* _INSTRUCTIONS FOR THE TASK_: Extract the source text from each of the entries below, reproducing every line without change. Leave the pictures out of your answer.

* _RECORDS SHOWN_:
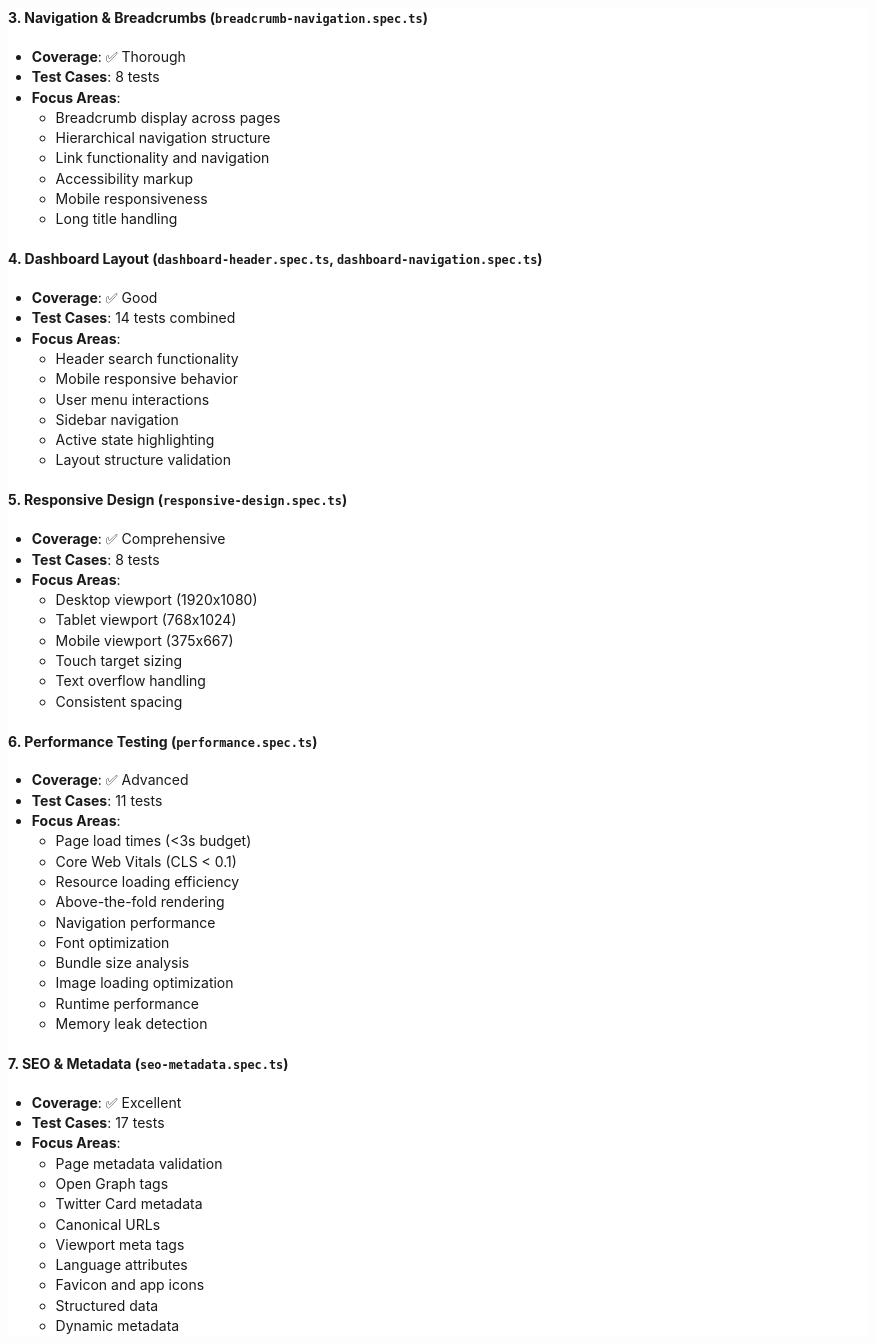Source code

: #### 3. Navigation & Breadcrumbs (`breadcrumb-navigation.spec.ts`)
- **Coverage**: ✅ Thorough
- **Test Cases**: 8 tests
- **Focus Areas**:
  - Breadcrumb display across pages
  - Hierarchical navigation structure
  - Link functionality and navigation
  - Accessibility markup
  - Mobile responsiveness
  - Long title handling

#### 4. Dashboard Layout (`dashboard-header.spec.ts`, `dashboard-navigation.spec.ts`)
- **Coverage**: ✅ Good
- **Test Cases**: 14 tests combined
- **Focus Areas**:
  - Header search functionality
  - Mobile responsive behavior
  - User menu interactions
  - Sidebar navigation
  - Active state highlighting
  - Layout structure validation

#### 5. Responsive Design (`responsive-design.spec.ts`)
- **Coverage**: ✅ Comprehensive
- **Test Cases**: 8 tests
- **Focus Areas**:
  - Desktop viewport (1920x1080)
  - Tablet viewport (768x1024)
  - Mobile viewport (375x667)
  - Touch target sizing
  - Text overflow handling
  - Consistent spacing

#### 6. Performance Testing (`performance.spec.ts`)
- **Coverage**: ✅ Advanced
- **Test Cases**: 11 tests
- **Focus Areas**:
  - Page load times (<3s budget)
  - Core Web Vitals (CLS < 0.1)
  - Resource loading efficiency
  - Above-the-fold rendering
  - Navigation performance
  - Font optimization
  - Bundle size analysis
  - Image loading optimization
  - Runtime performance
  - Memory leak detection

#### 7. SEO & Metadata (`seo-metadata.spec.ts`)
- **Coverage**: ✅ Excellent
- **Test Cases**: 17 tests
- **Focus Areas**:
  - Page metadata validation
  - Open Graph tags
  - Twitter Card metadata
  - Canonical URLs
  - Viewport meta tags
  - Language attributes
  - Favicon and app icons
  - Structured data
  - Dynamic metadata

* _SOLUTION FOR THIS EXERCISE_:
Source code

: #### 3. Navigation & Breadcrumbs (`breadcrumb-navigation.spec.ts`)
- **Coverage**: ✅ Thorough
- **Test Cases**: 8 tests
- **Focus Areas**:
  - Breadcrumb display across pages
  - Hierarchical navigation structure
  - Link functionality and navigation
  - Accessibility markup
  - Mobile responsiveness
  - Long title handling

#### 4. Dashboard Layout (`dashboard-header.spec.ts`, `dashboard-navigation.spec.ts`)
- **Coverage**: ✅ Good
- **Test Cases**: 14 tests combined
- **Focus Areas**:
  - Header search functionality
  - Mobile responsive behavior
  - User menu interactions
  - Sidebar navigation
  - Active state highlighting
  - Layout structure validation

#### 5. Responsive Design (`responsive-design.spec.ts`)
- **Coverage**: ✅ Comprehensive
- **Test Cases**: 8 tests
- **Focus Areas**:
  - Desktop viewport (1920x1080)
  - Tablet viewport (768x1024)
  - Mobile viewport (375x667)
  - Touch target sizing
  - Text overflow handling
  - Consistent spacing

#### 6. Performance Testing (`performance.spec.ts`)
- **Coverage**: ✅ Advanced
- **Test Cases**: 11 tests
- **Focus Areas**:
  - Page load times (<3s budget)
  - Core Web Vitals (CLS < 0.1)
  - Resource loading efficiency
  - Above-the-fold rendering
  - Navigation performance
  - Font optimization
  - Bundle size analysis
  - Image loading optimization
  - Runtime performance
  - Memory leak detection

#### 7. SEO & Metadata (`seo-metadata.spec.ts`)
- **Coverage**: ✅ Excellent
- **Test Cases**: 17 tests
- **Focus Areas**:
  - Page metadata validation
  - Open Graph tags
  - Twitter Card metadata
  - Canonical URLs
  - Viewport meta tags
  - Language attributes
  - Favicon and app icons
  - Structured data
  - Dynamic metadata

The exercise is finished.